Eventually the need for shelter moves outside and into the jungle of others, into the tangle of things we know too well: hurt feelings, contests lost, bully-kids cutting with words, spelling tests.And then the down-hill slide into things we can’t imagine but are forced to every day: guns at school, speeding cars, germs and viruses the likes of T. Rexs running loose and hungry.
And so she shelters by opening and opening and opening the world for her child, even though she is afraid, even though her imagination can get the best of her, even though her baby is still and will always be hers to protect. She can’t help it.
He is 10 when his hamster dies and he rides his bike away. She is wowed by this, by his swoosh out of the garage, up the street, upset and zooming in the opposite direction of her comfort. She gives him time and then walks the block, seemingly with one eye out, but in actuality her whole body is primed in his direction – she could find him blindfolded.
He is up against the broken electric fence, watching the sway-backed horse, the pintos, the dingo running circles in the dirt and hoof prints.She touches her son’s nose, says she’s sorry his hamster died, and he is up and gone again, sweatshirt flapping.“I want to be alone.”
And so her next shelter she sends with him.
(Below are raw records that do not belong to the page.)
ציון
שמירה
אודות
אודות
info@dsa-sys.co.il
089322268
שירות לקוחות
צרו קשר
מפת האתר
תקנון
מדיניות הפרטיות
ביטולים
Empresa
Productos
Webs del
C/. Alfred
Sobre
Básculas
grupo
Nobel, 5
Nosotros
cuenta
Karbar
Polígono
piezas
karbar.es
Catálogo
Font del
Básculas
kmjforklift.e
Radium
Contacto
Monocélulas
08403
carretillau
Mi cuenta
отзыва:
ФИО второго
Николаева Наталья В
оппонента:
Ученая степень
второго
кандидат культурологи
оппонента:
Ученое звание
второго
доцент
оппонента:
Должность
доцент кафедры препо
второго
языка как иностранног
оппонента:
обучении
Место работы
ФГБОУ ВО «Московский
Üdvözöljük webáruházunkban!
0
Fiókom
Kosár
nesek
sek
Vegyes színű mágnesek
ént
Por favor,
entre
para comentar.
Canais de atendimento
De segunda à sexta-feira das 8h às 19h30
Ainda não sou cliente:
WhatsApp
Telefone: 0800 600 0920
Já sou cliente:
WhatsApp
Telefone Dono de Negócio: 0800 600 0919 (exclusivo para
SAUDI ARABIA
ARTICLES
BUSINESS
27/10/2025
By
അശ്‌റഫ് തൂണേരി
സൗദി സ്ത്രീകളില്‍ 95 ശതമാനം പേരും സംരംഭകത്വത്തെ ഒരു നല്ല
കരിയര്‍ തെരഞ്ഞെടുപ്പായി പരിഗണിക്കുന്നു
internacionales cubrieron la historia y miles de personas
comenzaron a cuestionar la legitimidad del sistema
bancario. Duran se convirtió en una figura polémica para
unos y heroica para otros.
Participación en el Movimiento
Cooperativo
She covers him, wraps him, swaddles him in everything she can muster and then points it in his direction. She pushes it out there, hoping it gets through, hoping he feels it as he rides away. And she lets him go this time, no intention of following.
This kind of shelter she may as well get used to. This kind of shelter she may as well get good at.
She will send him out and on and watch him walk away all the rest of her life – he will do this because he has her shelter with him, all around him, and always to come home to.
To this day, my mother comes when I call. I don’t wear her shelter. I don’t tuck it away. I don’t fly home to feel it again. I turn and move from within it like swimming in water, her all around me still.
It’s where I started from, and where she started from and things essential never change. We build on them, move them forward into another generation, cover our own like we were covered. We give them what we know they need – so they can ride away, sweatshirts flapping, our shelter wrapped tight around them.